There are many reasons for our long-term confidence in Asia’s markets. A big factor underlying this is the rapidly growing and urbanizing middle class, which has transformed the traditionally frugal Asian consumer to almost double consumption from $5.8 trillion in 2006 to $10.2 trillion in 2012.

This growth in consumption has been fuelled by a significant increase in borrowing. In Asia, borrowing in the period between 2000 and 2012 in retail assets, consumer finance, mortgages and micro loans has grown an average of over 500%.

In addition, when you consider that from 2007 to 2012, the population and the wealth of Asia-Pacific’s high net-worth individuals (HNWIs) increased at 2-3 times the rates of HNWIs in the rest of the world—you can see why the pace is not slowing down.

Also, it is significant to note that the offshore wealth of Asians is now estimated to be $2.1 trillion, by the Boston Consulting Group.
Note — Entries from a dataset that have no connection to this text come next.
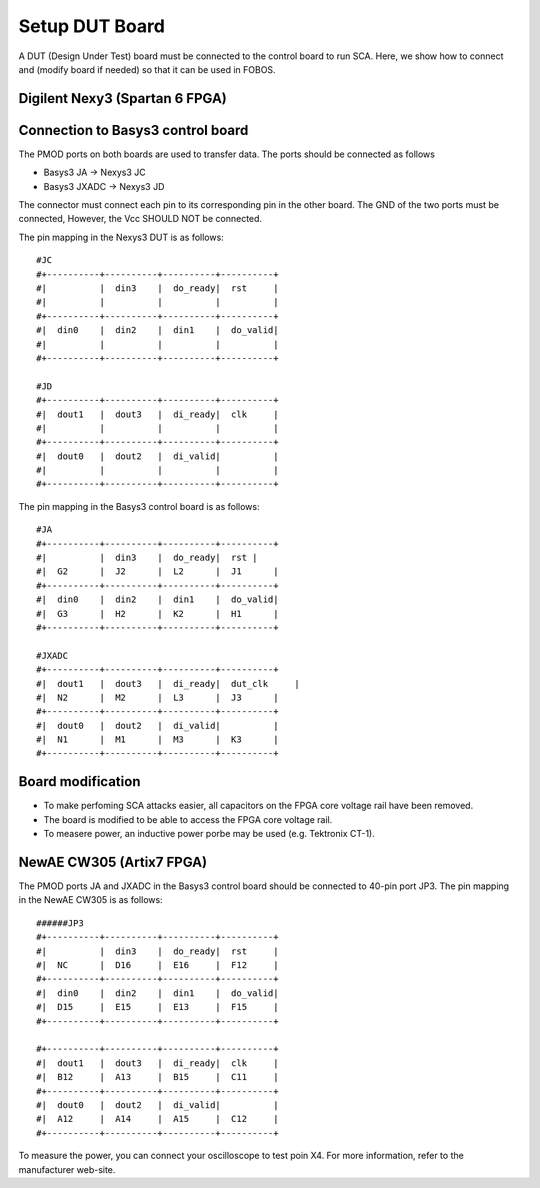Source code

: .. _dut_setup-label:
===============
Setup DUT Board
===============

A DUT (Design Under Test) board must be connected to the control board to run SCA. Here, 
we show how to connect and (modify board if needed) so that it can be used in FOBOS.

Digilent Nexy3 (Spartan 6 FPGA)
-------------------------------

Connection to Basys3 control board
----------------------------------

The PMOD ports on both boards are used to transfer data. The ports should be connected as follows

- Basys3 JA -> Nexys3 JC
- Basys3 JXADC -> Nexys3 JD

The connector must connect each pin to its corresponding pin in the other board. The GND of the two
ports must be connected, However, the Vcc SHOULD NOT be connected.

The pin mapping in the Nexys3 DUT is as follows: ::


    #JC
    #+----------+----------+----------+----------+
    #|          |  din3    |  do_ready|  rst     |
    #|          |          |          |          |
    #+----------+----------+----------+----------+
    #|  din0    |  din2    |  din1    |  do_valid|
    #|          |          |          |          |
    #+----------+----------+----------+----------+

    #JD
    #+----------+----------+----------+----------+
    #|  dout1   |  dout3   |  di_ready|  clk     |
    #|          |          |          |          |
    #+----------+----------+----------+----------+
    #|  dout0   |  dout2   |  di_valid|          |
    #|          |          |          |          |
    #+----------+----------+----------+----------+

The pin mapping in the Basys3 control board is as follows: ::


    #JA
    #+----------+----------+----------+----------+
    #|          |  din3    |  do_ready|  rst |
    #|  G2      |  J2      |  L2      |  J1      |
    #+----------+----------+----------+----------+
    #|  din0    |  din2    |  din1    |  do_valid|
    #|  G3      |  H2      |  K2      |  H1      |
    #+----------+----------+----------+----------+

    #JXADC
    #+----------+----------+----------+----------+
    #|  dout1   |  dout3   |  di_ready|  dut_clk     |
    #|  N2      |  M2      |  L3      |  J3      |
    #+----------+----------+----------+----------+
    #|  dout0   |  dout2   |  di_valid|          |
    #|  N1      |  M1      |  M3      |  K3      |
    #+----------+----------+----------+----------+

Board modification
------------------

- To make perfoming SCA attacks easier, all capacitors on the FPGA core voltage rail have been removed.
- The board is modified to be able to access the FPGA core voltage rail.
- To measere power, an inductive power porbe may be used (e.g. Tektronix CT-1).

NewAE CW305 (Artix7 FPGA)
-----------------------------


The PMOD ports JA and JXADC in the Basys3 control board should be connected to 40-pin port JP3.
The pin mapping in the NewAE CW305 is as follows: ::

    ######JP3
    #+----------+----------+----------+----------+
    #|          |  din3    |  do_ready|  rst     |
    #|  NC      |  D16     |  E16     |  F12     |
    #+----------+----------+----------+----------+
    #|  din0    |  din2    |  din1    |  do_valid|
    #|  D15     |  E15     |  E13     |  F15     |
    #+----------+----------+----------+----------+

    #+----------+----------+----------+----------+
    #|  dout1   |  dout3   |  di_ready|  clk     |
    #|  B12     |  A13     |  B15     |  C11     |
    #+----------+----------+----------+----------+
    #|  dout0   |  dout2   |  di_valid|          |
    #|  A12     |  A14     |  A15     |  C12     |
    #+----------+----------+----------+----------+

To measure the power, you can connect your oscilloscope to test poin X4. For more information,
refer to the manufacturer web-site.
This is a big number!

And then, of course, there are secular trends like the digitization of payments—away from cash to credit and debit cards. This is driving the growth in the credit cards business, where purchase volumes on cards in Asia-Pacific are expected to grow two-and-a-half times from 2012 to 2018.

What are some key challenges in retail banking in Asia?

While there has been high revenue growth, Asian retail banking is also seeing downward pressure on returns. While typical retail banking ROEs (returns on equity) could be in the mid to high teens, these rates are being driven down by various factors, including regulatory changes (such as the impact of Basel III, various regulatory measures across different markets), the impact of higher risk levels because of the credit cycle and slowing growth, and rising customer sophistication, which results in lower loyalty and reduced margins.

Also, the opportunities in retail banking are not always easy to capture. Rapidly shifting consumer behaviour calls for a revamp of the traditional operating models—the role of the “branch", as we have known it, will evolve going forward, and new channels will need to be introduced, and new capabilities will need to be built.

Alongside, the nature of competition is changing. Non-traditional players are entering the market, vying with banks for the same revenue pools. Still, retail banking in Asia is one of the most exciting businesses to be in and one that will continue to drive growth in the coming decade.